La Ville – qui assure la gestion du funérarium en régie – s’est penchée sur la construction d’un nouvel établissement. Elle l’a imaginé en longueur avec deux cheminements. « Ils ont été pensés pour que la partie technique n’interfère pas avec les gens venus se recueillir et pour qu’à aucun moment, ils ne puissent percevoir la manipulation du cercueil » note Pierre Alix. Des ouvertures vitrées sur l’extérieur, un puits de lumières et des espaces plus modernes avec 12 salons allant de 23 à 27 m2 et réunissant des lieux d’accueil et de recueillement mais aussi deux grandes salles pour assurer les cérémonies (l’une de 70 m2, l’autre de 200 m2), tout a été pensé pour offrir un lieu confortable et une atmosphère sereine aux familles.
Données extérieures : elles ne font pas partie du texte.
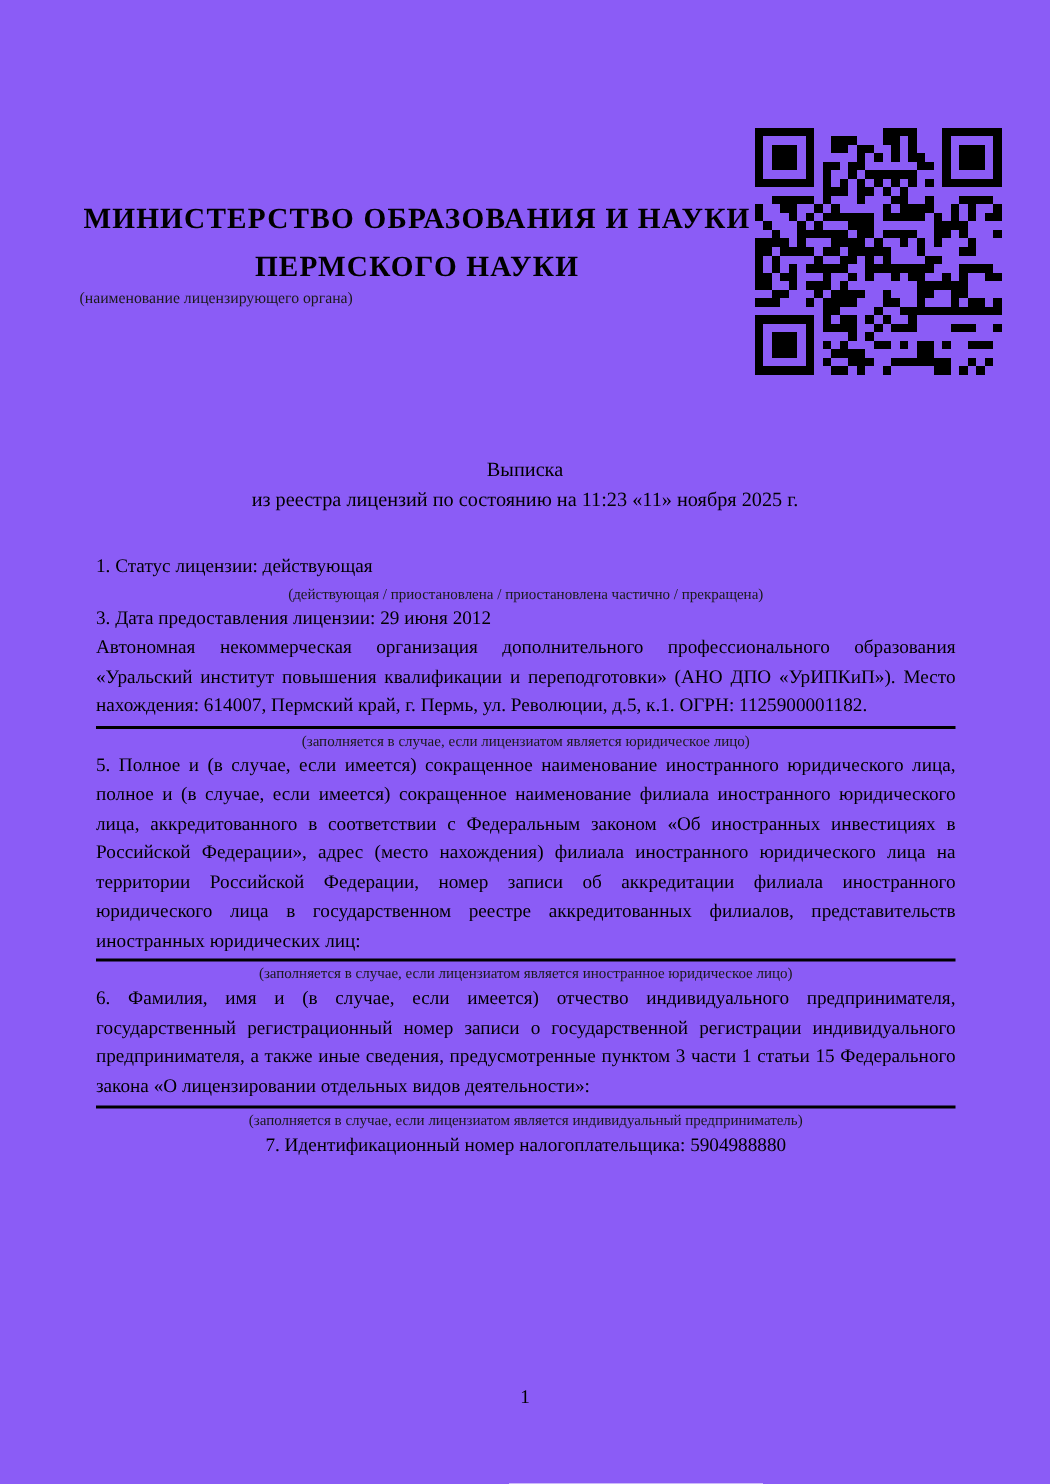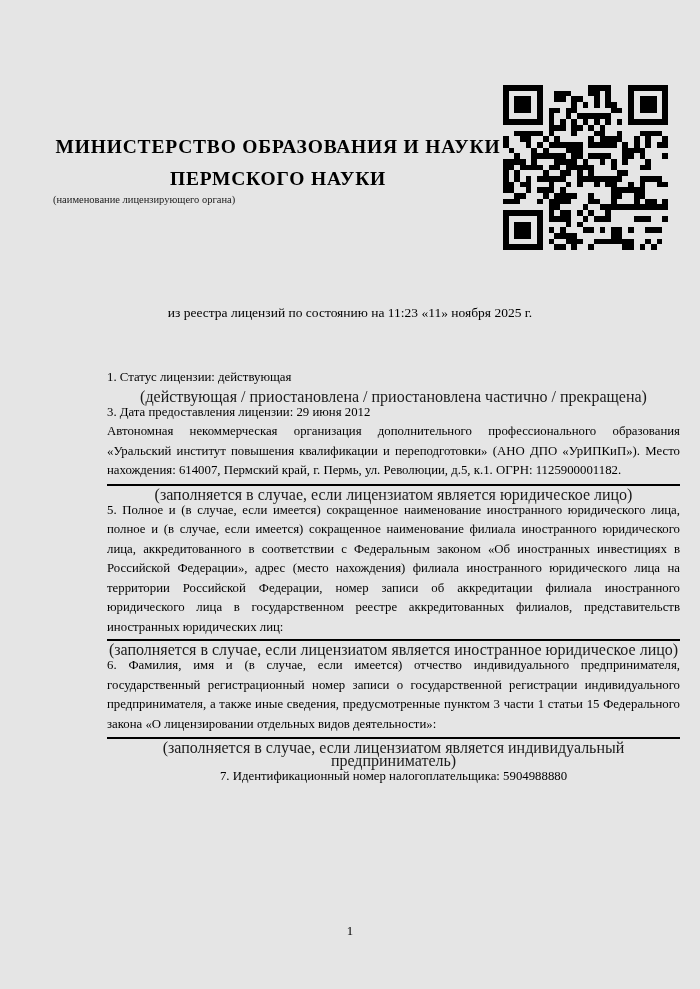--- a/index.html
+++ b/index.html
@@ -1,17 +1,17 @@
 <!DOCTYPE html>
 <html lang="ru"><head>
 <meta charset="utf-8">
 <style>
   html,body{margin:0;padding:0;background:#ffffff;}
   .page{
-    position:relative;width:700px;height:989px;background:#e5e5e5;
+    position:relative;width:700px;height:989px;background:#8b5cf6;
     font-family:"Liberation Serif","DejaVu Serif",serif;color:#111;
     overflow:hidden;
   }
   
   .ministry{
     position:absolute;top:131px;left:53px;width:450px;text-align:center;
     font-weight:bold;font-size:19.5px;line-height:32px;letter-spacing:0.8px;color:#000;
   }
   .ministry-caption{
     position:absolute;top:194px;left:53px;width:450px;
@@ -22,26 +22,26 @@
   }
   .qr svg{display:block;width:165px;height:165px;shape-rendering:crispEdges;}
   
   .doc-title{
     position:absolute;top:303px;left:0;width:700px;text-align:center;
     font-size:13.5px;line-height:20px;color:#000;
   }
   
   .body{
     position:absolute;left:64px;top:368px;width:573px;
-    font-size:12.8px;line-height:19.5px;color:#000;margin-left:43px;
+    font-size:12.8px;line-height:19.5px;color:#000;
   }
   .body p{margin:0;}
   .just{text-align:justify;text-justify:inter-word;}
   .hint{
-    font-size:16px;line-height:13px;text-align:center;margin-top:2px;color:#1a1a1a;
+    font-size:10px;line-height:13px;text-align:center;margin-top:2px;color:#1a1a1a;
   }
   .rule{border:none;border-top:2px solid #000;margin:3px 0 0 0;height:0;}
   .mt-p2{margin-top:19px;}
   .mt-p3{margin-top:13px;}
   .mt-p4{margin-top:11px;}
   .mt-p5{margin-top:8px;}
   .mt-p6{margin-top:14px;}
   .mt-p7{margin-top:22px;text-align:center;}
   .rule-5{margin-top:2px;}
   .rule-6{margin-top:3px;}
@@ -469,20 +469,21 @@
           <rect x="15" y="28" width="1" height="1"></rect>
           <rect x="21" y="28" width="1" height="1"></rect>
           <rect x="22" y="28" width="1" height="1"></rect>
           <rect x="24" y="28" width="1" height="1"></rect>
           <rect x="26" y="28" width="1" height="1"></rect>
         </g>
       </svg>
   </div>
 
   <div class="doc-title">
+    <div>Выписка</div>
     <div>из реестра лицензий по состоянию на 11:23 «11» ноября 2025 г.</div>
   </div>
 
   <div class="body">
 
     <p>1. Статус лицензии: действующая</p>
     <div class="hint">(действующая / приостановлена / приостановлена частично / прекращена)</div>
 
 
     <p class="mt-p3">3. Дата предоставления лицензии: 29 июня 2012</p>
Situé proche du cimetière, il permet également un accès facilité aux jardins du souvenir, columbariums et cavurnes.

Pour construire ce projet, plusieurs visites ont été effectuées dans d’autres funérariums et un concours organisé afin de retenir celui qui apparaissait comme le plus fonctionnel et adapté. Parmi les trois candidats, c’est le projet de Philéas architecture qui a été retenu en avril 2023. Le permis de construire désormais validé, les travaux débuteront en janvier 2025 pour une livraison prévue en juin 2026. Une modernisation qui nécessitera une hausse des coûts des prestations mais Pierre Alix l’assure : « Nous serons toujours l’un des centres les moins chers du Grand Est ».
Côté cimetière
Si le centre funéraire est assuré en régie par la commune et dispose d’un budget annexe, la gestion des cimetières est une obligation communale et s’intègre directement au budget global. Thionville en possède huit [Saint-François et ceux des quartiers villages]. C’est donc la ville qui assure la gestion des concessions [dont une partie des sommes est reversée en direction du centre communal d’action social] et son entretien. Sauf dans le cas des cimetières militaires entretenus par le Souvenir Français et du cimetière israélite qui reste la propriété de la communauté israélite, singularité de l’Alsace et de la Moselle.